Research from the Harvard Center on the Developing Child confirms that consistent, responsive caregiving is the foundation of resilience and healthy development. When caregivers fail to provide that emotional anchor when the child becomes the one responsible for maintaining the adult’s stability the child’s brain adapts to survive. This is known as toxic stress, and it disrupts the development of core brain structures tied to memory, emotion regulation, and sense of self.

As Dr. Bessel van der Kolk writes in The Body Keeps the Score:

“Being able to feel safe with other people is probably the single most important aspect of mental health; safe connections are fundamental to meaningful and satisfying lives.”

If you never or rarely felt emotionally safe…
If you were taught your role was to serve someone else’s emotional needs…
If love felt like a minefield…

You weren’t defective.
You were adapting.
You were surviving.

But now?

Now you can swim.

You can grab your own damn jacket. You can stop apologizing for leaving a sinking system behind. You can choose your health, your peace—even if no one ever chose you.

You get to choose you.
It’s your time.

And that doesn’t make you cruel. That doesn’t mean you owe the people who harmed you anything more than your absence. It means you’ve chosen life. And you’ve chosen not to pass the harm forward.

I’ve had clients look at me with tears in their eyes and say:

“But even as a kid, wouldn’t giving myself the life jacket be selfish?”

No. That was the lie you were taught.

You were raised in a system where your autonomy was threatening. Where boundaries were betrayal.
When saying “no” was treated like emotional violence.

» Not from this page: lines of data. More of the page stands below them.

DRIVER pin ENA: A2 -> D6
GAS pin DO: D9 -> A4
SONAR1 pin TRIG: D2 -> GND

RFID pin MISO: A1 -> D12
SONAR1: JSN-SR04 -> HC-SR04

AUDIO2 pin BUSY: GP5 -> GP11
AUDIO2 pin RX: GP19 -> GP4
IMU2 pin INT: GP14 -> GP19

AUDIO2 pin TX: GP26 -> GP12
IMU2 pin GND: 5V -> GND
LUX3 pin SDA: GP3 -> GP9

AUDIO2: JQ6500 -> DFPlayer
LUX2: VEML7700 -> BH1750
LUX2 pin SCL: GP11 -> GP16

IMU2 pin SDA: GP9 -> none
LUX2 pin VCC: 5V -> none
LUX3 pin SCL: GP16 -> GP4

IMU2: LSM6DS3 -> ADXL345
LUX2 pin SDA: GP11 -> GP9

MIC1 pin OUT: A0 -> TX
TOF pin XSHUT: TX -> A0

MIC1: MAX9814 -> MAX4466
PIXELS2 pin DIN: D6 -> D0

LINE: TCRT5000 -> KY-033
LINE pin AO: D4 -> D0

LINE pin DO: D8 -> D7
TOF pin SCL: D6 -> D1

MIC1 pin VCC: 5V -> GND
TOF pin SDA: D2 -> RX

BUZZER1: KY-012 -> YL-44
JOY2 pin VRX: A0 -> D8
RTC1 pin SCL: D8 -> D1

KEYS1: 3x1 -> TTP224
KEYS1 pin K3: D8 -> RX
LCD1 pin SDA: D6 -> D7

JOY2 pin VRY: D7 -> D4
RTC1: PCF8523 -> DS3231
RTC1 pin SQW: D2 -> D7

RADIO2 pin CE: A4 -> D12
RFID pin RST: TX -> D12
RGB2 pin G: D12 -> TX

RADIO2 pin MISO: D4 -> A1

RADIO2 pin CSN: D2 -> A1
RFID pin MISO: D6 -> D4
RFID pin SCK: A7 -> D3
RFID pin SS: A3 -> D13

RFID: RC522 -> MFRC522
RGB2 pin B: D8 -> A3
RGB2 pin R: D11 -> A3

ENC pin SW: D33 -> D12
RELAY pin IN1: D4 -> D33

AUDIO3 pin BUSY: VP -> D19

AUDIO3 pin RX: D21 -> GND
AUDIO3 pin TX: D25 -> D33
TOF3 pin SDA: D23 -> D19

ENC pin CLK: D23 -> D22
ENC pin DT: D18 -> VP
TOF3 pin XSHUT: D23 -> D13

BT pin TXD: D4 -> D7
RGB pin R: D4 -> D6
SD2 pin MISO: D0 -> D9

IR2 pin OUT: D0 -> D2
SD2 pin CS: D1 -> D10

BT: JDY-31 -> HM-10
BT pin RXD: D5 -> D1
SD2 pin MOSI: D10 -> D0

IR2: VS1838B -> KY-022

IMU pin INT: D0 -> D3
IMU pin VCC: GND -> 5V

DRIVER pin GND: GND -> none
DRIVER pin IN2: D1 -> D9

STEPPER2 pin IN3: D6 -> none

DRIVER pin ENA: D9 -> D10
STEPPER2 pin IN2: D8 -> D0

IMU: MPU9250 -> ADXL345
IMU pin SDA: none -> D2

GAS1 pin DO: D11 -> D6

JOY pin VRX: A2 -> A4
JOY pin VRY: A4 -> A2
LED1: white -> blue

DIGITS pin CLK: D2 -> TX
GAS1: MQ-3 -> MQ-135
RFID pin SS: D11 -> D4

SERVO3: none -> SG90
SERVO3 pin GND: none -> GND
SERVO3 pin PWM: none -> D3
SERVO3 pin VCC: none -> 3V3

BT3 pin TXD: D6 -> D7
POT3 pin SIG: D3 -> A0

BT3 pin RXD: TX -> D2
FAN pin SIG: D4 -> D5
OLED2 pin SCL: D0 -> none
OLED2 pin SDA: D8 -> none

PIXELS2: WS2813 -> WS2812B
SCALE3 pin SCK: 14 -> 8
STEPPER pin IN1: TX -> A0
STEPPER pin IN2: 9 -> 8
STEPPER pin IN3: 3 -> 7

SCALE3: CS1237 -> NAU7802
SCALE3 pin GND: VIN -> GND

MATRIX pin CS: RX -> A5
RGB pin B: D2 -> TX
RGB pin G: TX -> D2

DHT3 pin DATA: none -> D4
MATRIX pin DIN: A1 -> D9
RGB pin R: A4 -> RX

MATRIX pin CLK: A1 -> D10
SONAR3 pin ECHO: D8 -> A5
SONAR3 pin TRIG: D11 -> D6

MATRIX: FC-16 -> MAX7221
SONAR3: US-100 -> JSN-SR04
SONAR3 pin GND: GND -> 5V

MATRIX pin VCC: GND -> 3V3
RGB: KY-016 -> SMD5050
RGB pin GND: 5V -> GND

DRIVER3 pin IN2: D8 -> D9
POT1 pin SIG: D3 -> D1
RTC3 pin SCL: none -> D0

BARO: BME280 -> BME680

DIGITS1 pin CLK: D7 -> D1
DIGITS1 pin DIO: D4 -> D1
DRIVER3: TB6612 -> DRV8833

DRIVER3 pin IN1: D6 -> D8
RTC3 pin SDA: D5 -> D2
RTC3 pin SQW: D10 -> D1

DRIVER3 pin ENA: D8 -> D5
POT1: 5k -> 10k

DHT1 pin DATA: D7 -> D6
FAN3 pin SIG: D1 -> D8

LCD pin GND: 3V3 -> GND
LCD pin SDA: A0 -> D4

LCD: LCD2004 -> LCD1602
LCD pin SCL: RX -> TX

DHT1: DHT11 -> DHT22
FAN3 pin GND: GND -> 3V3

But real parenting isn’t about control. It’s about presence. Consistency. Boundaries.

It’s about knowing that if the boat’s going down, the kid gets the jacket.

So to everyone out there who’s been handed the role of life raft I see you.

And I’m here to say:

You’re allowed, no, you can swim even if they never gave you the freak’n jacket.

References & Further Reading

Jonice Webb. Running on Empty: Overcome Your Childhood Emotional Neglect. Morgan James Publishing, 2012.
American Psychological Association. Parenting and Child Development
Daniel J. Siegel & Tina Payne Bryson. The Power of Showing Up. Ballantine Books, 2020.
Diana Fosha. The Transforming Power of Affect: A Model for Accelerated Change. Basic Books, 2000.